The signing of the Agile Manifesto

Looking at the number of people who were present for this event, I will never understand how they were all able to agree on the document itself.  It appears to me to be one of the greater examples of consensus.  The fact that what’s in the manifesto meant enough to these guys to get together and agree on it sends a strong message.  I consider myself lucky to swim in this every day at Pivotal Labs and I hope my blog helps you push further with it in your own professional life.

 

Historical Software Defects
These are the moments in software history that are not the greatest but they have valuable lessons to teach.

Therac-25
The, “primary reason should be attributed to the bad software design and development practices, and not explicitly to several coding errors that were found. In particular, the software was designed so that it was realistically impossible to test it in a clean automated way.”

 

The Therac 25 was designed to automate the delivery of radiation therapy to cancer patients.  Tragically, it sometimes injected patients with levels that were too high, even tragically high.
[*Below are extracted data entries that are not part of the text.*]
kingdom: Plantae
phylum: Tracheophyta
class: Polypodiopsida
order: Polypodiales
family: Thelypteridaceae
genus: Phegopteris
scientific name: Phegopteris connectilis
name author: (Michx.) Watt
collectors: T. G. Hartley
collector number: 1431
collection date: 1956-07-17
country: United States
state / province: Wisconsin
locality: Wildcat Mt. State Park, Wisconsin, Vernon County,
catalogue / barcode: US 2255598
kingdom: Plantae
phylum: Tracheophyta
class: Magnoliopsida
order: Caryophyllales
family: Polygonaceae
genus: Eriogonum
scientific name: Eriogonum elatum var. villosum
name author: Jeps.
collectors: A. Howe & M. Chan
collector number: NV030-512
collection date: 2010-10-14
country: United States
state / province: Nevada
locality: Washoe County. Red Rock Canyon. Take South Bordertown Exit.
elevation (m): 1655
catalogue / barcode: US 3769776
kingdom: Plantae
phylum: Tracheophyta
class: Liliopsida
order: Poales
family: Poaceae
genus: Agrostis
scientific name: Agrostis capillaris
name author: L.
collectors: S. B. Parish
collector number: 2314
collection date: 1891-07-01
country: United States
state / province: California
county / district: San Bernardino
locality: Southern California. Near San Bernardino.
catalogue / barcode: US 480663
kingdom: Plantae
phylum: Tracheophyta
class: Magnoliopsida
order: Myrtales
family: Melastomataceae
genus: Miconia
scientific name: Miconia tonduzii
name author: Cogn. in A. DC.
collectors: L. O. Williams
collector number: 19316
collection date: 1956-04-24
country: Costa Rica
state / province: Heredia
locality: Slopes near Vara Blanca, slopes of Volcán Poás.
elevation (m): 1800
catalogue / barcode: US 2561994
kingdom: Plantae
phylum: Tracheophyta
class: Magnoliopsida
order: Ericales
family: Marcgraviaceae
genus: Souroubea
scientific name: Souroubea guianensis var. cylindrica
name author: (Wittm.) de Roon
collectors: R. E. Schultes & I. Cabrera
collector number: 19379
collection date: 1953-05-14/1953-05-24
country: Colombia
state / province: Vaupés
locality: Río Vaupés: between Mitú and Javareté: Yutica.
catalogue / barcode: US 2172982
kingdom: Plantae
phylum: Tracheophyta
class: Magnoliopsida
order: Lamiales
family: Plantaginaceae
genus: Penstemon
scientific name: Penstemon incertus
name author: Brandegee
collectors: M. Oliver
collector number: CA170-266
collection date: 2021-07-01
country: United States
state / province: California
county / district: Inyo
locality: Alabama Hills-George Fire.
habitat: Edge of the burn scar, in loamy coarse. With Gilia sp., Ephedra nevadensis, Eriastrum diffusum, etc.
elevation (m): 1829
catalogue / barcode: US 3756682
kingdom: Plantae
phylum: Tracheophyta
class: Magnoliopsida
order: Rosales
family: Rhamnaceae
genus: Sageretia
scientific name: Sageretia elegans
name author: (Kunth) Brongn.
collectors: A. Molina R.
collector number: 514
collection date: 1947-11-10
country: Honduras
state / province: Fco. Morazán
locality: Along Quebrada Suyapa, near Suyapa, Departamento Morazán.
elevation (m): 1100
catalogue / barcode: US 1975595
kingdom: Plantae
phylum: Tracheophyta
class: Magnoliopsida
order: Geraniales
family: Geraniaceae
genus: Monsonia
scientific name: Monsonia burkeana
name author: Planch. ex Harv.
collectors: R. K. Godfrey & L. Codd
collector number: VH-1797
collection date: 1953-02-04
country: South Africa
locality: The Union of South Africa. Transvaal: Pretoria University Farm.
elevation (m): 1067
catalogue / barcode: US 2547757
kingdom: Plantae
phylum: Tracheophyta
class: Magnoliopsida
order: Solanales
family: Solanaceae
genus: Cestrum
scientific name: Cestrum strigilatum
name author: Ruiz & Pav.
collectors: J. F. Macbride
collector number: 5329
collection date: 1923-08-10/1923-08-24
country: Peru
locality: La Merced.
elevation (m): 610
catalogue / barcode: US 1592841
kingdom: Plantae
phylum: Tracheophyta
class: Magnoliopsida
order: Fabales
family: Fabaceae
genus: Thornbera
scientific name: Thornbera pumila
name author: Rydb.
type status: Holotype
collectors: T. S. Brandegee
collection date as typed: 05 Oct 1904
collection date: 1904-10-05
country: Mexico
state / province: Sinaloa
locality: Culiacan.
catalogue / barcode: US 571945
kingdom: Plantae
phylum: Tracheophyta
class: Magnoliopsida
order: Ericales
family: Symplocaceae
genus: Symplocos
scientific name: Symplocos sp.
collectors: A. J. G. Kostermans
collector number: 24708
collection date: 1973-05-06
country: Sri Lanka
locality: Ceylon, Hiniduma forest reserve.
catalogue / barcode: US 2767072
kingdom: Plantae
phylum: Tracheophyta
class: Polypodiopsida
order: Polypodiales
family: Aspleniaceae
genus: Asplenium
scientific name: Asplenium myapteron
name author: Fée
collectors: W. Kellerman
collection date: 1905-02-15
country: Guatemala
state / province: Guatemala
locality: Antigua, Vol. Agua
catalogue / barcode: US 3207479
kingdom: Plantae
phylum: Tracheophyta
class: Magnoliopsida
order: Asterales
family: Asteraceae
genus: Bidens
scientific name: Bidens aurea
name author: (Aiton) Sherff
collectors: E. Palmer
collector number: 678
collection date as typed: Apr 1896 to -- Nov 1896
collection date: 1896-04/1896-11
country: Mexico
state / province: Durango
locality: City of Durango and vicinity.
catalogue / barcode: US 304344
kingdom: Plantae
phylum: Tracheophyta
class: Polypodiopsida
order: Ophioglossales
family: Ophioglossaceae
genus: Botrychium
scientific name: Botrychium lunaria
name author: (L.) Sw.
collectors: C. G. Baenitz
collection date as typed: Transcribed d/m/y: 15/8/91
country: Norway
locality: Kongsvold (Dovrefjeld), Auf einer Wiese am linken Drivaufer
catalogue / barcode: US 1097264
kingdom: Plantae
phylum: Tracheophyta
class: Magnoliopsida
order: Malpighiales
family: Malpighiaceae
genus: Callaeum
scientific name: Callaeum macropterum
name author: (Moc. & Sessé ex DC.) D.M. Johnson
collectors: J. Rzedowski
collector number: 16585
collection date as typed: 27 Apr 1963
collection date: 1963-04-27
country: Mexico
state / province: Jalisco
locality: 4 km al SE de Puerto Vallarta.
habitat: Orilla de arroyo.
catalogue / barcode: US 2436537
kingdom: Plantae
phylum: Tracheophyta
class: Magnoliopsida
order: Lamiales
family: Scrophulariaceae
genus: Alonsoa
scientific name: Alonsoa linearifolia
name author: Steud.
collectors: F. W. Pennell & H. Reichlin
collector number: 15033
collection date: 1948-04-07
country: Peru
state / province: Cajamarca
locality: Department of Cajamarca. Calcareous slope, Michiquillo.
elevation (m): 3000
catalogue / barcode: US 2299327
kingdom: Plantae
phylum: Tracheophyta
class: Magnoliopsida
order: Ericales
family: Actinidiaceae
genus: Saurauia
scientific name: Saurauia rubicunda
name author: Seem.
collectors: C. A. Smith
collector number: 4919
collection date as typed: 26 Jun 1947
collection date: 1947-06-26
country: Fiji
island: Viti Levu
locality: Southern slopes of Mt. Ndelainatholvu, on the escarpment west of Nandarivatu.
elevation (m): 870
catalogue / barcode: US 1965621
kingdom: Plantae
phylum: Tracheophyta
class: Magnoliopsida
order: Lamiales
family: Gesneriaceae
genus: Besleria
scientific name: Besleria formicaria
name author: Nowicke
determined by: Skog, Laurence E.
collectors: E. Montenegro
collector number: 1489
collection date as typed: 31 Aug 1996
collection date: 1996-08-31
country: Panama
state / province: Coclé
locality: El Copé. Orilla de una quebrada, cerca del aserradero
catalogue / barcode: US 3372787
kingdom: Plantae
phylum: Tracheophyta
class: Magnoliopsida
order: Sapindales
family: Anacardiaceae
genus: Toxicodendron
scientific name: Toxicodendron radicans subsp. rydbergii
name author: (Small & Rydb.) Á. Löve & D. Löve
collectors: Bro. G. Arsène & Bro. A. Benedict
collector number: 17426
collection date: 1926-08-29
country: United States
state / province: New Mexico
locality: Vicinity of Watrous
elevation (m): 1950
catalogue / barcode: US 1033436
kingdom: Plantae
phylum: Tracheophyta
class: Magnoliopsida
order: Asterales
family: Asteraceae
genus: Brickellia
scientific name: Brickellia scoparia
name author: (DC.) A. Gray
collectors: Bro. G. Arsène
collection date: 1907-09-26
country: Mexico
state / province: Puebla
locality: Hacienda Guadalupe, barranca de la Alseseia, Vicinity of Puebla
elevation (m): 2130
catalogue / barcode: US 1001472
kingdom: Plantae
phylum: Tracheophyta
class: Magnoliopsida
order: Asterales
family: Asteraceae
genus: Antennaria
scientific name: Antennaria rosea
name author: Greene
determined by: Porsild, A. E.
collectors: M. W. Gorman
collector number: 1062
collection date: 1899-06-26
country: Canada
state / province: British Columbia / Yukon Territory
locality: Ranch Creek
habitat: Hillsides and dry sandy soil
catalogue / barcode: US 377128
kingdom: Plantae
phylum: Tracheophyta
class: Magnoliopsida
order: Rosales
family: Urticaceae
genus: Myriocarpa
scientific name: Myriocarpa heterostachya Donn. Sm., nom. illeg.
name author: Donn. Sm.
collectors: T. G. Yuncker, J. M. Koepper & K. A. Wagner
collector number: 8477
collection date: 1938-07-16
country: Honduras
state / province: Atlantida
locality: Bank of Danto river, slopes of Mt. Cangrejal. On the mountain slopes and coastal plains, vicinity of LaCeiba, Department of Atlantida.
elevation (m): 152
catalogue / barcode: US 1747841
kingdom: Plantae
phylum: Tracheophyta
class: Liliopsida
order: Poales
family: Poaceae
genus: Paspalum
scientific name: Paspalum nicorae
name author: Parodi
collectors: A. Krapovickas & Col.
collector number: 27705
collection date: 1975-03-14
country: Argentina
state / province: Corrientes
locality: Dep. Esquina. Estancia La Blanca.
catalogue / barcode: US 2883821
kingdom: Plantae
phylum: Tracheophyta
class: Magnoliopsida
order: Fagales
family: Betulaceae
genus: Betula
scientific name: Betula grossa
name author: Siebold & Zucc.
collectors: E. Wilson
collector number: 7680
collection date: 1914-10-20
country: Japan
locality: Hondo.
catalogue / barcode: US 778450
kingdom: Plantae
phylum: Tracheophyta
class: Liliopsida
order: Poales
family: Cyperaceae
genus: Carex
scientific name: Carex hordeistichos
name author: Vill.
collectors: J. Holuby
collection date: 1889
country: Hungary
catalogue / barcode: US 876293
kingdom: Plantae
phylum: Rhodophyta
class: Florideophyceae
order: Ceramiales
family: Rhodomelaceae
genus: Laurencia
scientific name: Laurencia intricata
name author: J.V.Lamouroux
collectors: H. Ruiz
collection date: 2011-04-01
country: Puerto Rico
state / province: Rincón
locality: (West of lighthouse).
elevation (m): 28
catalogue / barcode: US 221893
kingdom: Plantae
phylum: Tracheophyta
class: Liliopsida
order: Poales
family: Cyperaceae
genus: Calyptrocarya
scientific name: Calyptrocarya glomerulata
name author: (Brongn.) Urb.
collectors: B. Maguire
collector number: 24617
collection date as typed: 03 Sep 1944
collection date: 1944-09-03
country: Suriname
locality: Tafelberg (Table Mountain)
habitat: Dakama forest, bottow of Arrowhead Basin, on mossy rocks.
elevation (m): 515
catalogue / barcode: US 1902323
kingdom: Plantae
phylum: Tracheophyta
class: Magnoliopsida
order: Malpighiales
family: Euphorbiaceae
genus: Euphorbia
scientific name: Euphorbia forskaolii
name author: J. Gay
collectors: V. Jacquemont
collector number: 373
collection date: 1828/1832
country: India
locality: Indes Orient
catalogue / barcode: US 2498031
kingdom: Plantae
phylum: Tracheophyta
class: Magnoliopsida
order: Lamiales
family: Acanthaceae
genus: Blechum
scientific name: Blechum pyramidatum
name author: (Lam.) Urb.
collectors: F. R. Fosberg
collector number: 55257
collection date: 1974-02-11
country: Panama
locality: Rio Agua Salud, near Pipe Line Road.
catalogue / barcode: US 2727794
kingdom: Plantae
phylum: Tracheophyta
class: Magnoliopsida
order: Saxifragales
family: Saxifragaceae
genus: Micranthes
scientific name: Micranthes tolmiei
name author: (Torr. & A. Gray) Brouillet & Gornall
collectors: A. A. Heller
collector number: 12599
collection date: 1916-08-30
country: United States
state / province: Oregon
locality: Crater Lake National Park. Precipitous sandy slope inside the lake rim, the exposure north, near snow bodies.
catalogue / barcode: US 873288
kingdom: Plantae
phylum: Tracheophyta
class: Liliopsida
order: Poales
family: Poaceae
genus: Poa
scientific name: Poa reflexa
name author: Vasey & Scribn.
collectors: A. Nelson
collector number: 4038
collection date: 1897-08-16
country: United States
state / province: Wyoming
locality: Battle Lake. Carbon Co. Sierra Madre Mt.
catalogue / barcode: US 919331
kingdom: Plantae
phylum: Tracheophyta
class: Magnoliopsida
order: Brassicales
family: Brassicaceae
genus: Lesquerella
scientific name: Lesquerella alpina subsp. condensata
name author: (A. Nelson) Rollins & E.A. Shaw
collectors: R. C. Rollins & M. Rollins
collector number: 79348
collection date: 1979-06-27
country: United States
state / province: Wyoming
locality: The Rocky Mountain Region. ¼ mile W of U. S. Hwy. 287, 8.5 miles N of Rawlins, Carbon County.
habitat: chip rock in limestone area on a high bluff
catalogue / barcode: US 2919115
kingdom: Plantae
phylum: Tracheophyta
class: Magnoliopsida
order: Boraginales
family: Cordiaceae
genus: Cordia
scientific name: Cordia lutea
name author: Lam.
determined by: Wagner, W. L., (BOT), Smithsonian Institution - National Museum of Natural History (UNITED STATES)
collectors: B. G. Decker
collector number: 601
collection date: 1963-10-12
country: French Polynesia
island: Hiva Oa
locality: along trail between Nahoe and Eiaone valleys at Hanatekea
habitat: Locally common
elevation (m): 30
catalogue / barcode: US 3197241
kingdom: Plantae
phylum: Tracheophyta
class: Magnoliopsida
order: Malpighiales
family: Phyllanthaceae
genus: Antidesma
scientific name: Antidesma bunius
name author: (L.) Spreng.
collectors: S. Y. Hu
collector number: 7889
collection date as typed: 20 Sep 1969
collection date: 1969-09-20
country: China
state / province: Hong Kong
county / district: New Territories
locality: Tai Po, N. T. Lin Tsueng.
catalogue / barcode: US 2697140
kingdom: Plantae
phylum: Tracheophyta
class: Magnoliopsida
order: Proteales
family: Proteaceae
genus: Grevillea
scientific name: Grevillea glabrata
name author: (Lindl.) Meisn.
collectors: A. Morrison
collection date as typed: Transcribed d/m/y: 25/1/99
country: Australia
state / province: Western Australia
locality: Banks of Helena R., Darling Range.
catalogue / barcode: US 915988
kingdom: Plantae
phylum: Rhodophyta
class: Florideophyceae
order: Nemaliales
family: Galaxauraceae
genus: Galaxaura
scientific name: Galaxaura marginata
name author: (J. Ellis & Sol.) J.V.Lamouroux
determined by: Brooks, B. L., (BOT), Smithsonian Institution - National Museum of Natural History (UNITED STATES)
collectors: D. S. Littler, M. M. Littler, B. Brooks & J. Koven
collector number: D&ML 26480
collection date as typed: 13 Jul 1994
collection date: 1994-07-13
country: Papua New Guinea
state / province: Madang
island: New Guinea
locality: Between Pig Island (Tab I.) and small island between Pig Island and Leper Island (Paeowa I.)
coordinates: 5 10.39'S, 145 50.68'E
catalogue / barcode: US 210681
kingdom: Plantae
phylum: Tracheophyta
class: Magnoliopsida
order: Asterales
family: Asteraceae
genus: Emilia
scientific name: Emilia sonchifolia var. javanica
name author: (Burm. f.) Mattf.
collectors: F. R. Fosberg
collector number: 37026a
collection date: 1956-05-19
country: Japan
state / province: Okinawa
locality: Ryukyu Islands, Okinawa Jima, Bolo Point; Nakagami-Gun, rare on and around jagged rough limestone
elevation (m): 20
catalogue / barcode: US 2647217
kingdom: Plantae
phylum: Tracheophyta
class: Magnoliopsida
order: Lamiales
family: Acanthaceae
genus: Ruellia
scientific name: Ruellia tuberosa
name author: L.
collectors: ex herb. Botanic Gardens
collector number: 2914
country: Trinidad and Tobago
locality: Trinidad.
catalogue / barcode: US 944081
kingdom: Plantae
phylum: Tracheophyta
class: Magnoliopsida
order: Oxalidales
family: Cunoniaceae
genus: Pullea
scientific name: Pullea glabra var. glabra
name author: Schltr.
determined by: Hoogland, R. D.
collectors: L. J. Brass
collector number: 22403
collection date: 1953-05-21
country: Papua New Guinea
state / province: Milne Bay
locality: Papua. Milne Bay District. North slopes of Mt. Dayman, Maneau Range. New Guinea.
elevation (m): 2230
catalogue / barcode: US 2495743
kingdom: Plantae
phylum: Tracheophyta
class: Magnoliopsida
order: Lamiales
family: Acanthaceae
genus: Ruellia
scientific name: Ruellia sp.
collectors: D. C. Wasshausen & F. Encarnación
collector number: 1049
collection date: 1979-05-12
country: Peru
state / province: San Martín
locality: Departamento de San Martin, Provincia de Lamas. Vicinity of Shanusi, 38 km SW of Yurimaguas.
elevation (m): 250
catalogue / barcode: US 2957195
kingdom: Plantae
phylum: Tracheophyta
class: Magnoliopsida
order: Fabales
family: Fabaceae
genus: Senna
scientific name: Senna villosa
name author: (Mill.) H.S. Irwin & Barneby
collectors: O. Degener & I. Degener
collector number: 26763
My software engineering teacher, Dr. Susan Duggins, first introduced me to this in our software engineering class. It’s important because it highlights that testing should be involved earlier in the software process and that building software is not just about typing out the code.  I am in love with the idea of ecosystems as they apply in software and in open source.  This legal case points the way towards software occurring in an ecosystem.

 

The Mars Rover
Imagine that you’ve spent months working on a small vehicle that will land on Mars.  Imagine the pressure of knowing that many millions of dollars has been spent for you to do this work.  It’s a crowning achievement involving your team and other teams as well.

 

Imagine that the Rover lands and doesn’t work because you’ve been programming in standard measurement units, but an external team you’ve been working with has used the metric system.  I would have cried for days.

 

The failing of the Mars Rover demonstrates the power of good communication and how major defects can occur without it.  If you are a tester and you sometimes feel like the team therapist because you’re trying to get developers to talk with each other, I have news:  You are not alone in feeling like a therapist.  If you ever wonder if you are doing the right thing or sticking your nose where it doesn’t belong, think of the Mars rover team.

 

If you could only witness one moment in computer or software history, what would it be and why?
For this question I am brazenly cheating.  I’d like to watch one of the great visualizations being drawn just to see the tools that were used and the place where it was being drawn.  These had to be hand drawn as there was no machinery to produce them.  I’d like have a look at the instruments used to make the measurements and the drawing implements.  I’d like sit in the chair that William Playfair sat in or watch Charles Joseph Minard explain his visualization of Napoleon’s March.

 

This concludes my look at software history for my blog post, but it’s brought up some threads I’d like to push further.  I’m not quite finished reading and writing about “The Cathedral and the Bazaar.”  I’m also not finished with “Leadership depends on who will follow you.”  It’s a funny thing about these credo posts.  They tend to open more doors and windows than I have time to close.  I don’t mind leaving them open, however, as this is letting in some fresh air.  Wherever you are, I hope that when you get to the end of my post, you take a minute and just…breathe.